Dr Curry is indeed a distinguished atmospheric scientist, however paleoclimate is outside her speciality; in that exchange she made several statements that are simply and demonstrably untrue.
Dr Curry's remarks refer to a paper now over a decade old, none of the issues raised is remotely relevant today.
See this exchange between Judith and the award-winning Gavin Schmidt of NASA, where she champions Andrew Montford's absurd book and raises some of the same 'issues'. Not her finest hour.
Is she senile too? By the way it's Professor Curry who has a chair in climate science, and testifies in the House of Representatives on climate change vs plain old Dr Gavin Schmidt.
Last edited by BlasterBates; 20 October 2011, 15:00.
The papers garnered together by 'CO2 Science' seem to be mainly single-proxy studies from single locations.
Trouble with that is that the variance at any individual point can be as much as 2-3C, more than enough to mask the long term trend, if there is one.
What you need to do in the context of quantifying a global change is to compile a multi-proxy reconstruction - the larger number of (reliable) proxies, the better. You can then average and weight the results to come up with a curve that represents a large area.
This is what Mann et al 2008 did, the paper analyses 1209 different proxies and finds
...recent warmth is unprecedented in the record.
The thick red line stands out like a sore thumb and obscures my view of the other lines which don't go up as quickly, which could be construed by someone less charitable than myself as an attempt to decieve the reader.
The papers garnered together by 'CO2 Science' seem to be mainly single-proxy studies from single locations.
Trouble with that is that the variance at any individual point can be as much as 2-3C, more than enough to mask the long term trend, if there is one.
What you need to do in the context of quantifying a global change is to compile a multi-proxy reconstruction - the larger number of (reliable) proxies, the better. You can then average and weight the results to come up with a curve that represents a large area.
This is what Mann et al 2008 did, the paper analyses 1209 different proxies and finds
There is no question that the diagrams and accompanying text in the IPCC TAR, AR4 and WMO 1999 are misleading. I was misled. Upon considering the material presented in these reports, it did not occur to me that recent paleo data was not consistent with the historical record. The one statement in AR4 (put in after McIntyre’s insistence as a reviewer) that mentions the divergence problem is weak tea.

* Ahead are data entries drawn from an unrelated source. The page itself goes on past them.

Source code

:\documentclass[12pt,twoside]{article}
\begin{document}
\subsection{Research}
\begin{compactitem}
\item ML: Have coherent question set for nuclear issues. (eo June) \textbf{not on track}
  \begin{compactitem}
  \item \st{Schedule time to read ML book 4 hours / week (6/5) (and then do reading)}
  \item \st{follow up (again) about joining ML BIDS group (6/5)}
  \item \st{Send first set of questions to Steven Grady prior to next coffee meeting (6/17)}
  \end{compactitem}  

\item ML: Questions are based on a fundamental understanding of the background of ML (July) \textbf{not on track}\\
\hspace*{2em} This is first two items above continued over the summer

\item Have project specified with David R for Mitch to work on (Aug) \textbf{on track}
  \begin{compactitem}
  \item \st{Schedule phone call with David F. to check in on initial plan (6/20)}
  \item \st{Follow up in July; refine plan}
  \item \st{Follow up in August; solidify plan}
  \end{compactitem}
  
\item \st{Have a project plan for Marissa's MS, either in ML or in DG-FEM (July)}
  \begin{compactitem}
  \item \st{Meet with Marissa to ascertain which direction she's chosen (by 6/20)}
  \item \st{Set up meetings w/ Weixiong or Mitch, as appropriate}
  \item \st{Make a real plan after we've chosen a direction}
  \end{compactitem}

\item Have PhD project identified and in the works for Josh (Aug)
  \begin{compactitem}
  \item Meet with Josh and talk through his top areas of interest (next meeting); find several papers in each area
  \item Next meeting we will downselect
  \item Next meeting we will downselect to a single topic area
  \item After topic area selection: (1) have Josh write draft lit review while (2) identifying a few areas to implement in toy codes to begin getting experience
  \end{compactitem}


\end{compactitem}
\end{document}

It is obvious that there has been deletion of adverse data in figures shown IPCC AR3 and AR4, and the 1999 WMO document. Not only is this misleading, but it is dishonest (I agree with Muller on this one). The authors defend themselves by stating that there has been no attempt to hide the divergence problem in the literature, and that the relevant paper was referenced. I infer then that there is something in the IPCC process or the authors’ interpretation of the IPCC process (i.e. don’t dilute the message) that corrupted the scientists into deleting the adverse data in these diagrams.
McIntyre’s analysis is sufficiently well documented that it is difficult to imagine that his analysis is incorrect in any significant way. If his analysis is incorrect, it should be refuted. I would like to know what the heck Mann, Briffa, Jones et al. were thinking when they did this and why they did this, and how they can defend this, although the emails provide pretty strong clues. Does the IPCC regard this as acceptable? I sure don’t.
Can anyone defend “hide the decline”? I would much prefer to be wrong in my interpretation, but I fear that I am not.
Now who is moving the goalposts? Medieval warmth in Greenland is not news, as I've pointed out. At the same time the Pacific and the Antarctic seem to have been cooler. But widespread, global warming, in the sense of temperatures rising on every continent, is a new thing.
With your newfound expertise, you should now be aware that using a borehole proxy to corroborate an ice core is not legitimate. Going back to medieval times the resolution of the borehole is measured in centuries, so the idea that it can pinpoint the Greenland MWP is nonsense.
...and how do you explain why this glacier in Chile both advanced and receded over the last one thousand years. A thousand years ago it was roughly where it is today.
OK I was mistaken on the scientific technique used in the bore hole, but their graph as Easterbrook's shows the same basic conclusion that temperatures are signifcantly lower now than they were a 1000 years ago. Now we won't resolve who's lying from that paper, suffice to say though Easterbrook's basic thesis, is corroborated in this paper, so it is in any case immaterial to the debate. The question why would he lie when he could simply have cited this paper instead?